To do
Your answer must be an exact copy of the data, without any pictures.

-=-=-=-=-

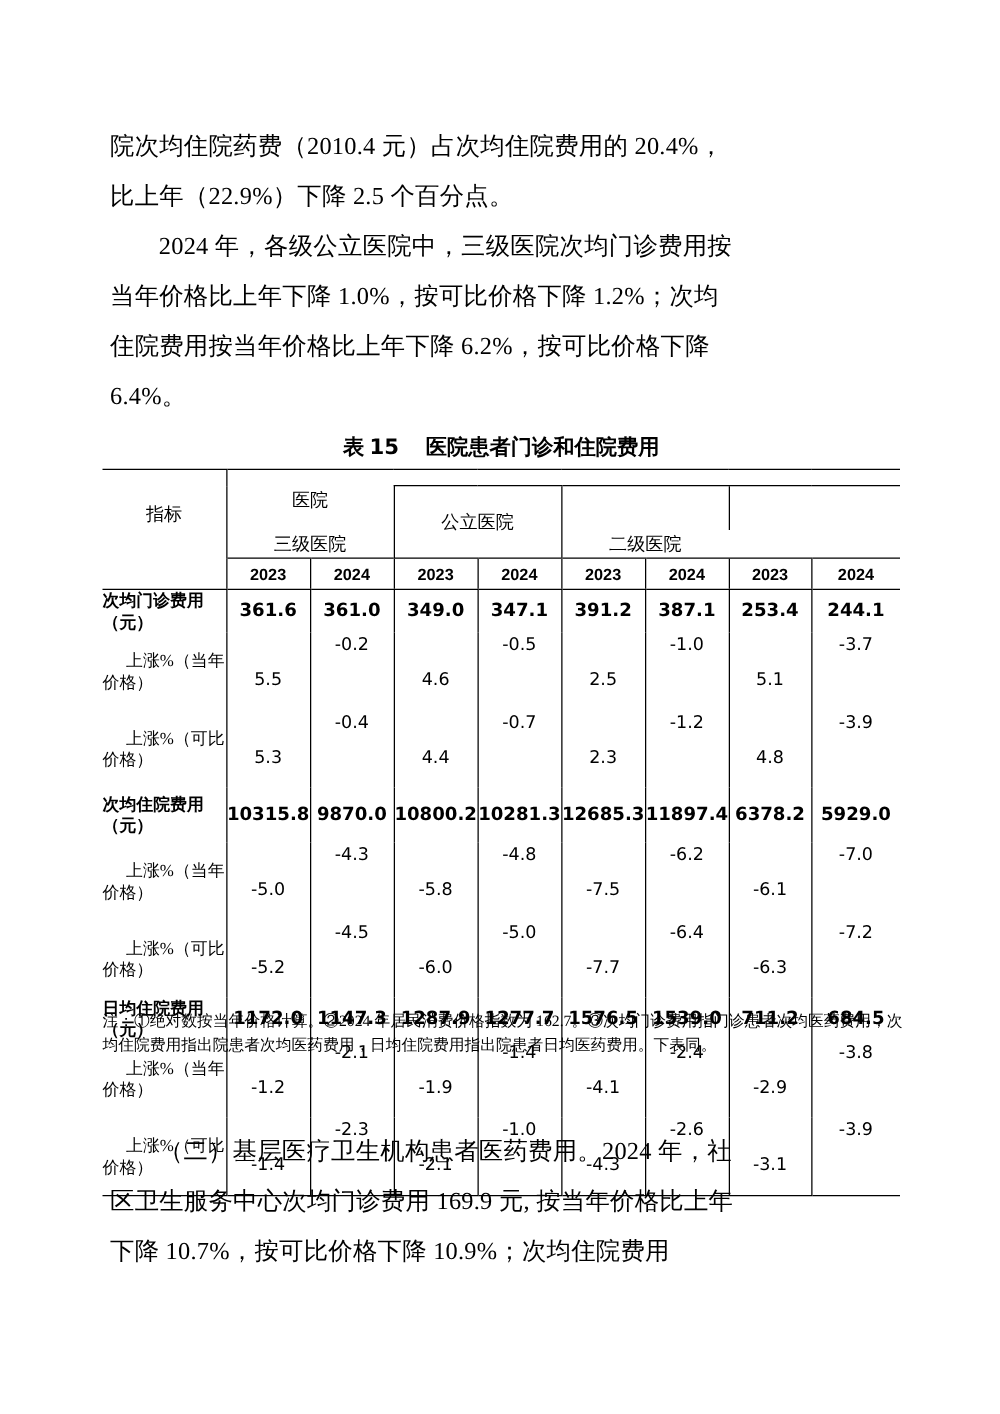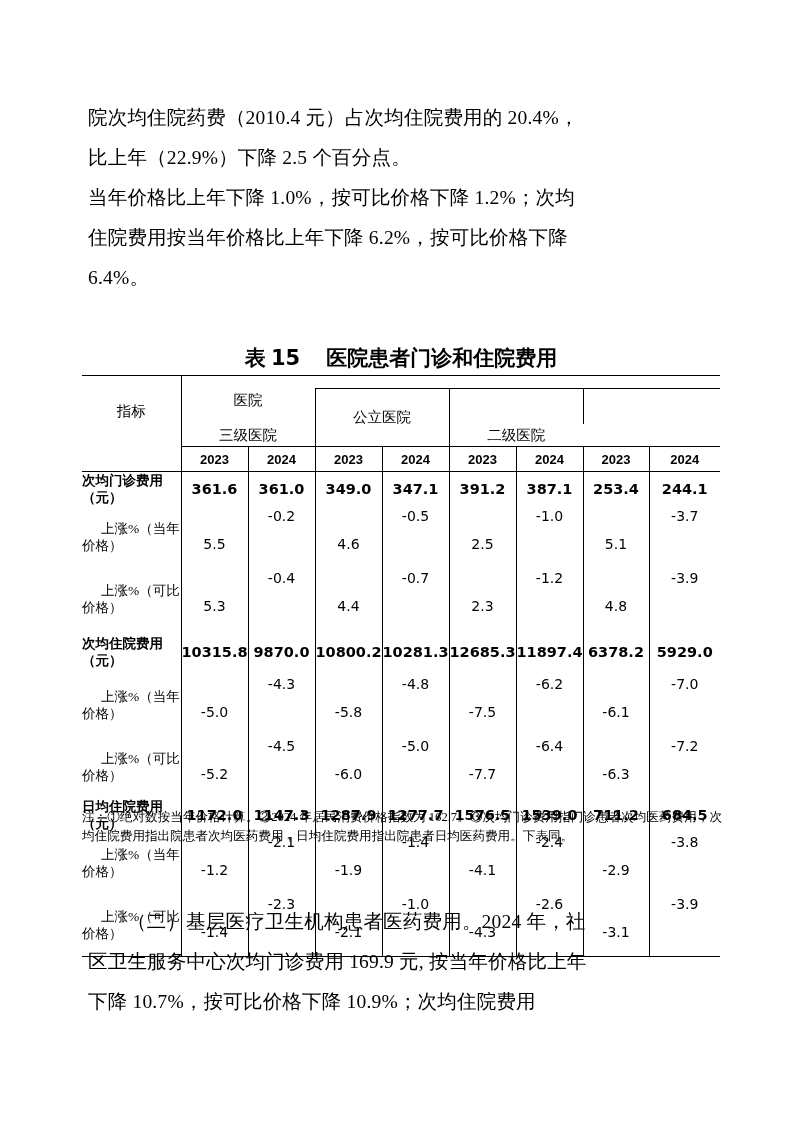--- a/index.html
+++ b/index.html
@@ -43,21 +43,21 @@
 
   
   #table-block {
     position: absolute;
     left: 82px;
     top: 345px;
     width: 638px;
   }
   .table-title {
     text-align: center;
-    font-size: 21px;
+    font-size: 17px;
     font-weight: bold;
     line-height: 26px;
     margin-bottom: 4px;
     font-family: "Liberation Serif", "DejaVu Serif", serif;
   }
   .table-title .tnum {
     font-family: "DejaVu Sans", "Liberation Sans", sans-serif;
   }
 
   table.stat {
@@ -142,20 +142,21 @@
   }
 </style>
 </head>
 <body>
 
 <div class="page">
 
   <div class="bodytext" id="para-top">
     <p>院次均住院药费（2010.4 元）占次均住院费用的 20.4%，</p>
     <p>比上年（22.9%）下降 2.5 个百分点。</p>
+    <p class="indent2">2024 年，各级公立医院中，三级医院次均门诊费用按</p>
     <p>当年价格比上年下降 1.0%，按可比价格下降 1.2%；次均</p>
     <p>住院费用按当年价格比上年下降 6.2%，按可比价格下降</p>
     <p>6.4%。</p>
   </div>
 
   <div id="table-block">
 
     <div class="table-title">
       <span>表</span>
       <span class="tnum">15</span>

-=-=-=-=-

Response
--- a/index.html
+++ b/index.html
@@ -43,21 +43,21 @@
 
   
   #table-block {
     position: absolute;
     left: 82px;
     top: 345px;
     width: 638px;
   }
   .table-title {
     text-align: center;
-    font-size: 21px;
+    font-size: 17px;
     font-weight: bold;
     line-height: 26px;
     margin-bottom: 4px;
     font-family: "Liberation Serif", "DejaVu Serif", serif;
   }
   .table-title .tnum {
     font-family: "DejaVu Sans", "Liberation Sans", sans-serif;
   }
 
   table.stat {
@@ -142,20 +142,21 @@
   }
 </style>
 </head>
 <body>
 
 <div class="page">
 
   <div class="bodytext" id="para-top">
     <p>院次均住院药费（2010.4 元）占次均住院费用的 20.4%，</p>
     <p>比上年（22.9%）下降 2.5 个百分点。</p>
+    <p class="indent2">2024 年，各级公立医院中，三级医院次均门诊费用按</p>
     <p>当年价格比上年下降 1.0%，按可比价格下降 1.2%；次均</p>
     <p>住院费用按当年价格比上年下降 6.2%，按可比价格下降</p>
     <p>6.4%。</p>
   </div>
 
   <div id="table-block">
 
     <div class="table-title">
       <span>表</span>
       <span class="tnum">15</span>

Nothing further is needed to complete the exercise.